Neurological challenges - My physical appearance is affected by Essential Tremors. I fear what people think.

Plenty of Suffering and Sorrows

Two sons with leukemia
Adult daughter with chronic illnesses and pain
Death of our youngest son, David 36

The hardest trial of all was the loss of our son. It has taken time to fortify my trust in God. In spite of all of the feelings grief brings, I did not want lose my faith in Godmarcia lamb.

God had to carry me through this.

Through my life I have had more than enough sorrows and suffering yet I cannot use these challenges to excuse my faithlessness when I look at the cross. The cross has taught me to trust that God loves me in spite of my circumstances and personal lack of ability. His love is unconditional, and his love endures forever.

It helps me to see that on the cross, Jesus faced every excuse that I use when I don't trust God. (taken from Isaiah 52:13 – 53:12)

People were appalled at his appearance

He was despised, rejected by men

Man of sorrows, familiar with suffering

He took our infirmities and sorrows

We thought God caused him to suffer

Jesus was literally nailed to the cross where he was physically limited. He let the nails hold him there. From the cross he submitted to doing nothing except total faith, trust and love. Yet, what he accomplished because of his trust in God, his love and his faith saved me! Jesus learned obedience from the things he had suffered, and I can too!

"Even though Jesus was God's Son, he learned obedience from the things he suffered." -- Hebrews 5:8 (NLT)

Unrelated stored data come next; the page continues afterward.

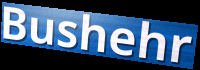
Bushehr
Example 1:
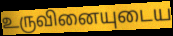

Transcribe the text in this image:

உருவினையுடைய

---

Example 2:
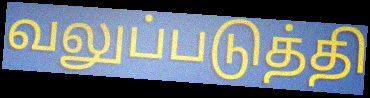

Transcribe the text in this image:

வலுப்படுத்தி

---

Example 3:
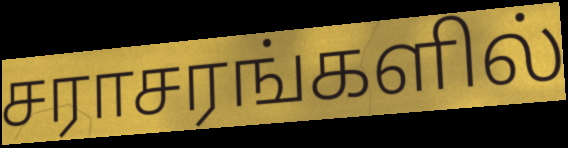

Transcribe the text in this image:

சராசரங்களில்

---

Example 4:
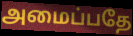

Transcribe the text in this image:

அமைப்பதே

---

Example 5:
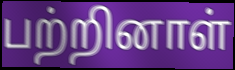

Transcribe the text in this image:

பற்றினாள்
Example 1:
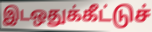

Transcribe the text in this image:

இடஒதுக்கீட்டுச்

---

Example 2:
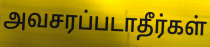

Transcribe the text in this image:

அவசரப்படாதீர்கள்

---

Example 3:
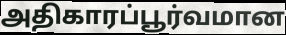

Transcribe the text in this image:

அதிகாரப்பூர்வமான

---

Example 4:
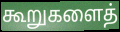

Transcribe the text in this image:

கூறுகளைத்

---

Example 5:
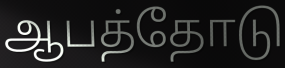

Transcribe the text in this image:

ஆபத்தோடு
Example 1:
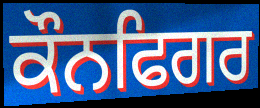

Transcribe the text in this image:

ਕੌਨਫਿਗਰ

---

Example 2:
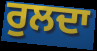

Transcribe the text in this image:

ਰੁਲਦਾ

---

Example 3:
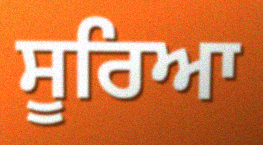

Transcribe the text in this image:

ਸੂਰਿਆ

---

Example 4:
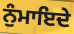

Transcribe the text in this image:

ਨੁੰਮਾਇਦੇ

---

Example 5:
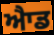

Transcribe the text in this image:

ਐਾਡ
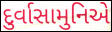
દુર્વાસામુનિએ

"For when we place our faith in Christ Jesus, there is no benefit in being circumcised or being uncircumcised. What is important is faith expressing itself in love." -- Galatians 5:6 (NLT)

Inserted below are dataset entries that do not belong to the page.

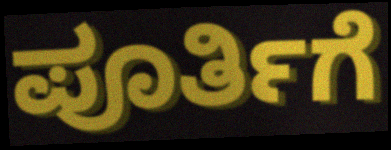
ಪೂರ್ತಿಗೆ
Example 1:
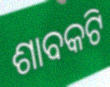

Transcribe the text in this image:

ଶାବକଟି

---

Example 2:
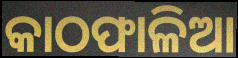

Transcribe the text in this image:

କାଠଫାଳିଆ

God has not fixed everything or healed every disease in our family nor given us an easy life financially, but he has given us faith to see HIM and know his LOVE. He has also given us a ministry of salvation and hope to others.

BY THE WAY: I learned at my mother's funeral (10 years ago) what happened to change her mind about giving my older brother and me up for adoption. An elder's wife told me of a conversation she had with my mother after church on a Sunday night (A rare occasion with 5 little kids). She was crying as she told Wanita that she was giving us up for adoption. Wanita talked and prayed with Mom. From that conversation, she decided to trust God with our future. Praise God she did!